Another of those awkward silences ensued as we contemplated the traditional salute, but of course a moment's reflection made clear that as the proposing party, it fell to me to begin, and I gallantly dived in. After a moment, however, Jeeves prudently took over the business.

'I suppose we ought to go upstairs, what?' I said rather breathlessly some moments later. My jacket was lying in a crumpled way upon the floor, but I was having some difficulty mustering a proper degree of concern. Jeeves had transferred his attentions to my neck.

'Later,' Jeeves said, a wealth of meaning in those brief syllables.

'Oh... oh. Yes. Very well. Carry on, Jeeves.'




The common wisdom has it married life changes a fellow, but having got over the awful shock of learning Jeeves' first name was Reginald, I cannot really say I have noticed very much of a difference, Jeeves looking more tolerantly upon a chap's usual round of amusements perhaps than the hypothetical little woman might have.

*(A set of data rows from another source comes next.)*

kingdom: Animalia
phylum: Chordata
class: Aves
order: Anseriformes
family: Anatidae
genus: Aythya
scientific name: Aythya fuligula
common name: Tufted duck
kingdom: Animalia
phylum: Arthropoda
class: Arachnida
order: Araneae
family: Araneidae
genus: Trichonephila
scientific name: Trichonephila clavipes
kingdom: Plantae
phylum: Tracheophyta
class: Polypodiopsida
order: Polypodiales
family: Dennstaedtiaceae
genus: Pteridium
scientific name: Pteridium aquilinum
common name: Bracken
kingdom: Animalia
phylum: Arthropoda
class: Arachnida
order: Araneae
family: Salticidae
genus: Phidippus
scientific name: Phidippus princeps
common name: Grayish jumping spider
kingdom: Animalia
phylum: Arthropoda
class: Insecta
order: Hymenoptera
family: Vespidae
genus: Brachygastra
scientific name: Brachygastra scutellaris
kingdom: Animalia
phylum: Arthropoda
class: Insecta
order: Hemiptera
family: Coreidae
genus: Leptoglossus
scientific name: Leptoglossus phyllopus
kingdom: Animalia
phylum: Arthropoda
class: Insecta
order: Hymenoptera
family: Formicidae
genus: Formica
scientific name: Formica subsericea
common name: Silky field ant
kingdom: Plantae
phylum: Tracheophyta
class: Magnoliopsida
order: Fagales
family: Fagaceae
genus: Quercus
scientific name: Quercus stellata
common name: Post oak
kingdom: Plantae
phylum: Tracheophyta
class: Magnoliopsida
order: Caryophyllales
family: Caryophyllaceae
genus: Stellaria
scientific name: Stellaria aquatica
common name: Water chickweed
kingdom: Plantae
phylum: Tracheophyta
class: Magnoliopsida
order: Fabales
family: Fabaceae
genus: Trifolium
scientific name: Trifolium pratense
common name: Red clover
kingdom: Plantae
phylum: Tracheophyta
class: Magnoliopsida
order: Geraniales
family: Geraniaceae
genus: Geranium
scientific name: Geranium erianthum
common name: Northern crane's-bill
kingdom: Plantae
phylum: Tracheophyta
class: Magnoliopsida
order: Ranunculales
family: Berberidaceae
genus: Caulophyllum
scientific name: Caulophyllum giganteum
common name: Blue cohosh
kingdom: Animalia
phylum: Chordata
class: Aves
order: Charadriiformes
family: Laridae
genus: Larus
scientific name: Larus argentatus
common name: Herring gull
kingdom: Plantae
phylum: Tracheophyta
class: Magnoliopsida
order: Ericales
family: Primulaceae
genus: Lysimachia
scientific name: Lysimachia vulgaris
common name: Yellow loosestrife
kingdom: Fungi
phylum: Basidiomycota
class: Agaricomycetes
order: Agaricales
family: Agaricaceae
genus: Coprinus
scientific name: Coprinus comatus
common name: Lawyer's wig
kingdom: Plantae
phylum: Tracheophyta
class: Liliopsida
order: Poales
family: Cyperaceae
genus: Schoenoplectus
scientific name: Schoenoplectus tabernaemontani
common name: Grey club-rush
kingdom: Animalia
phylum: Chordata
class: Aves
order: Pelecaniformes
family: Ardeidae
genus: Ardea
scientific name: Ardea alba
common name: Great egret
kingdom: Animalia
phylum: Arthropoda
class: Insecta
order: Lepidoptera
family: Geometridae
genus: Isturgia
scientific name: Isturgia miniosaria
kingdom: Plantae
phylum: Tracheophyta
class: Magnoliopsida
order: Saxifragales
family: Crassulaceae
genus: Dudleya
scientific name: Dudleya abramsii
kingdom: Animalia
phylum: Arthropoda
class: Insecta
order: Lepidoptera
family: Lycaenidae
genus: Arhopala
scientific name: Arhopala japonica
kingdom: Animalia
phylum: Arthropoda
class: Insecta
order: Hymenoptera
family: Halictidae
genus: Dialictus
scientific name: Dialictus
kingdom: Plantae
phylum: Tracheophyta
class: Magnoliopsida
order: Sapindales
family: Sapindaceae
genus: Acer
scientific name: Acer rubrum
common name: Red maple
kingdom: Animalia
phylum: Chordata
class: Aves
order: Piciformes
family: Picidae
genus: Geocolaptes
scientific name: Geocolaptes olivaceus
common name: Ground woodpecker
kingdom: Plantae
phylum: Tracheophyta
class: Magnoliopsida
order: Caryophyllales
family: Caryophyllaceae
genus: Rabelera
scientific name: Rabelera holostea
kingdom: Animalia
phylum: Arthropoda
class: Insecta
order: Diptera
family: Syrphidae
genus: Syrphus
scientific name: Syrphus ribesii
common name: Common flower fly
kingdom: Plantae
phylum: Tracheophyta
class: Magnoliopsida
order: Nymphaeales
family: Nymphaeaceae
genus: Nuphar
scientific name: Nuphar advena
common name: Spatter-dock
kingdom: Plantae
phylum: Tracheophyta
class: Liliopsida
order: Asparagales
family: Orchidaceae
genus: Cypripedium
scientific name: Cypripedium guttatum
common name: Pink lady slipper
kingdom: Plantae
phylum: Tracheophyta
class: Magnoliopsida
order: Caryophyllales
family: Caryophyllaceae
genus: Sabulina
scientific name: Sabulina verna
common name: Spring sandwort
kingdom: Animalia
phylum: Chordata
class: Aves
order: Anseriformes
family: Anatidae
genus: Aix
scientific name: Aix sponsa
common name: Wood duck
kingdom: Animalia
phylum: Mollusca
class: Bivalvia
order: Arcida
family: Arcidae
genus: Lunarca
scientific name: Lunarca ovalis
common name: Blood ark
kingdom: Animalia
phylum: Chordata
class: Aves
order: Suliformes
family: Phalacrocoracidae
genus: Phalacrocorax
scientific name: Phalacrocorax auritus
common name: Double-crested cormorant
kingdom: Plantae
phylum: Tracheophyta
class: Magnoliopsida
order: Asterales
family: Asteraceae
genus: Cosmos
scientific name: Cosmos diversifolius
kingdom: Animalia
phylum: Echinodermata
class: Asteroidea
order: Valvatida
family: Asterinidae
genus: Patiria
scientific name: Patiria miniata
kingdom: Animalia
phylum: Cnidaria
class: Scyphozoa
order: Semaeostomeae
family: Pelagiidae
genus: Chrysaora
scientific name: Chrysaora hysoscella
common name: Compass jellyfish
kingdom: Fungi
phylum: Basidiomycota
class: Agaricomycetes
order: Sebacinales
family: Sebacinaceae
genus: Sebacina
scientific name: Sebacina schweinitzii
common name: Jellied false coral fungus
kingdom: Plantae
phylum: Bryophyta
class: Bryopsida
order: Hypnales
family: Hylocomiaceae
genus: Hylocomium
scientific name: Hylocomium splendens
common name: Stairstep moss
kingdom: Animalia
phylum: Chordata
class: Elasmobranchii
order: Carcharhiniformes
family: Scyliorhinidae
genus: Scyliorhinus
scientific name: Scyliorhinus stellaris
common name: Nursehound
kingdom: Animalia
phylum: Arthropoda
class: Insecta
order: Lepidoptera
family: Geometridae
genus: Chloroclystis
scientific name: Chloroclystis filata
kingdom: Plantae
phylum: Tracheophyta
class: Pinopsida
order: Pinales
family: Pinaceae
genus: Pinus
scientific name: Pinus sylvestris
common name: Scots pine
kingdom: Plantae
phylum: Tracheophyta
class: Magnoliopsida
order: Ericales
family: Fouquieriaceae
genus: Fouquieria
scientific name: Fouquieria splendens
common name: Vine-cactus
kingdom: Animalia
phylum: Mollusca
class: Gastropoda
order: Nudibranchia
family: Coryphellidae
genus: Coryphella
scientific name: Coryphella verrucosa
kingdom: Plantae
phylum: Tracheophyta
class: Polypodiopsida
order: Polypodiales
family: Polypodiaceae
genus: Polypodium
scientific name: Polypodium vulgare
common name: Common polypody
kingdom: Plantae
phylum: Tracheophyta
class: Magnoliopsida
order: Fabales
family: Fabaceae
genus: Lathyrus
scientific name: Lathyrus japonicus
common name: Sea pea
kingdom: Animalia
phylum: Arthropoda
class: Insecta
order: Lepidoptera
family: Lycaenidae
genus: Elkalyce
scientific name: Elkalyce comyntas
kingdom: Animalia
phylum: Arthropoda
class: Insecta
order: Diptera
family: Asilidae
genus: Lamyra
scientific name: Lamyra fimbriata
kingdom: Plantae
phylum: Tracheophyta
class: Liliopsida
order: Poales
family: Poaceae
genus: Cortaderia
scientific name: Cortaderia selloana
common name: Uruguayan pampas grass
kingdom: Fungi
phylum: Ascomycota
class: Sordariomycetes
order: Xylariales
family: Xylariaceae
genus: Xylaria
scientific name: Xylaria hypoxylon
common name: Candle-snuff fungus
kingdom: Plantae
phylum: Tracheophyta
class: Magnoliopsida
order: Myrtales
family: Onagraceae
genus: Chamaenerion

However, I could not in justice deny Jeeves' point that the authority of a spouse added to that of a valet required some concessions. The lilac tie has not again seen the light of day, and I have some fears for its present health and happiness. A simply charming set of green spats marked with blue pin-stripe have also fallen under the gimlet eye, and the less said of the fate of my recent aubergine waistcoat, the better.

Aside from these minor alterations to wardrobe, I do often have to wait a good deal longer than previously for my morning libations, as Jeeves turns out to be one of those awkward types who are bright and chipper in the am, and rather inclined towards the sportive. Such sacrifices, however, a gentleman can but endure.